As I transitioned into adolescence, the internalized shame around touch resulted in “rage blackouts” and a constant suspicion of others. I grew to hate myself and the act of  touching myself even more—whether for pleasure or otherwise. I began to search for ways to reclaim space in order to save myself from manufactured feelings of insecurity. I shapeshifted into an object, one that chased the approved of cis-gendered, heterosexual men by  tolerating their needs above my own. It seemed the confusion I had developed around touch as a child resulted in me settling for touch of any kind, even when that led to physical volatility, because I had no clue what ‘touch’ was supposed to be, and that it required boundaries.

With COVID-19, there is an obvious reluctance toward touching others—causing touch to become an isolated, nearly obsolete act. Still, unwanted touches, in the form of domestic violence for example, has increased since the onset of global lockdowns. Between September and December 2020, the Assaulted Women’s Helpline in Canada received over 20,000 calls, whereas they had received 12,000 in the same timeframe the previous year. In Pakistan, where I was raised, domestic and sexual violence has been escalating at an all-time high. On the other hand, forms of desirable touching that extend beyond or outside of intimacy are mostly unattainable – even in the gentleness of a healing massage or a genuine hug.

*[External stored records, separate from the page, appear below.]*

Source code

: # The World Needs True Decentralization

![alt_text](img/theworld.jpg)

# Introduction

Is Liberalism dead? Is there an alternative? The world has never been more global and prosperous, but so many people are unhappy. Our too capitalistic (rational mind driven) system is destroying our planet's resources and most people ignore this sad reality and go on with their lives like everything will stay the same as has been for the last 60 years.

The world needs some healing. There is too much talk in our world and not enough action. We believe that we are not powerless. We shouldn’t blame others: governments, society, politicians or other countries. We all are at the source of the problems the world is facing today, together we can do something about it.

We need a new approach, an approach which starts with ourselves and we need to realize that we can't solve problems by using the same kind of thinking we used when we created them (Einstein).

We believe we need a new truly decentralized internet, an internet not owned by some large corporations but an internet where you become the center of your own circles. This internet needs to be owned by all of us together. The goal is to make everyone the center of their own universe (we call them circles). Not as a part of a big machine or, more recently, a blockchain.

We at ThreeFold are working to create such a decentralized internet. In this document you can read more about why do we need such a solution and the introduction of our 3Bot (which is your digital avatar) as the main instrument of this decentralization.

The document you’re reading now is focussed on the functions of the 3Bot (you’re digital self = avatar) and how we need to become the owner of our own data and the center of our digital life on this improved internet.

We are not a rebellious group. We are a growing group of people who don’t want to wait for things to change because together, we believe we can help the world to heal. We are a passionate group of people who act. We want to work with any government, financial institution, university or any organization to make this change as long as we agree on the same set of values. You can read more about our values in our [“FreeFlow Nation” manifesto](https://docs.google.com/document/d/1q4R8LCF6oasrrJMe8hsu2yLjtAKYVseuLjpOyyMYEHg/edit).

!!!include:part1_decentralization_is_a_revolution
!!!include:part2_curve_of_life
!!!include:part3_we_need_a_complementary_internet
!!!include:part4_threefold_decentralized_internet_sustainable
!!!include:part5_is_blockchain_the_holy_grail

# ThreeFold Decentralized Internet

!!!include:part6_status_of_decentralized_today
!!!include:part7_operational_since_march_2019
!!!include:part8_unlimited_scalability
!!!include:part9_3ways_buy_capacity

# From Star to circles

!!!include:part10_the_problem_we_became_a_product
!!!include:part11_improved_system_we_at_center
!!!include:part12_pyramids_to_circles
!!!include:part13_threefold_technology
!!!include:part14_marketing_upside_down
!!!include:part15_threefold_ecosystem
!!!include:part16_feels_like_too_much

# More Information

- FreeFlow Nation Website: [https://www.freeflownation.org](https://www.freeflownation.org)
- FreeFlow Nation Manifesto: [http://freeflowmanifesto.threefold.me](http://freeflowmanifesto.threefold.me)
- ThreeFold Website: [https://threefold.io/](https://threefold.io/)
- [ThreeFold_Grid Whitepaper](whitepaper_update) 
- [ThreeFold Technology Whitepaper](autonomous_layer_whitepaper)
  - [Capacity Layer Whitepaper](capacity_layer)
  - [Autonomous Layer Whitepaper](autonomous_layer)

In 1998, Professor Tiffany Field requested “a shift in the social-political attitude toward touch,” rightfully expressing that, “leaving your humanity behind every time you leave home isn’t very appealing.” She has dedicated most of her research to the subject of touch, developing empirical evidence that touch can combat the flight/fight response and an embrace can assist in bringing us back into our bodies, grounding us. Touch, in its essence, is an act of grounding; for many, including myself, it helps to ease existentialist anxiety and depression.

 Touch is essential, but with the prevalence of the terms “essential” and “non-essential” as a result of the pandemic, touch is slowly becoming viewed as non-essential. Touch has and will continue to become an act to be avoided, a natural desire unnaturally rejected causing people to feel ostracized—feeding into the Western construction of individualistic societies, and turning waves of isolation into hurricanes. I contemplate what touch means to me now as I long for it and feel the brunt of its loss, but do I truly understand what I have gained from its absence? My body has endured so much love from touch, yet so much trauma as well. I understand my body and what it desires from touch so much better than I ever have before, but I remain in the splitting space between fear and repulsion towards it. I remain yearning. I remain afraid. The body certainly does keep the score.

Zahra Haider is a Pakistani-Canadian writer and scholar-activist currently based in Montréal (Tiohtiá:ke). Her work explores the issues and intersections of race, class, sexuality, nationalism, violence, and women’s trauma in South Asia and its diaspora. She has written for and appeared on VICE, BBC World, Wear Your Voice, rabble.ca, and others.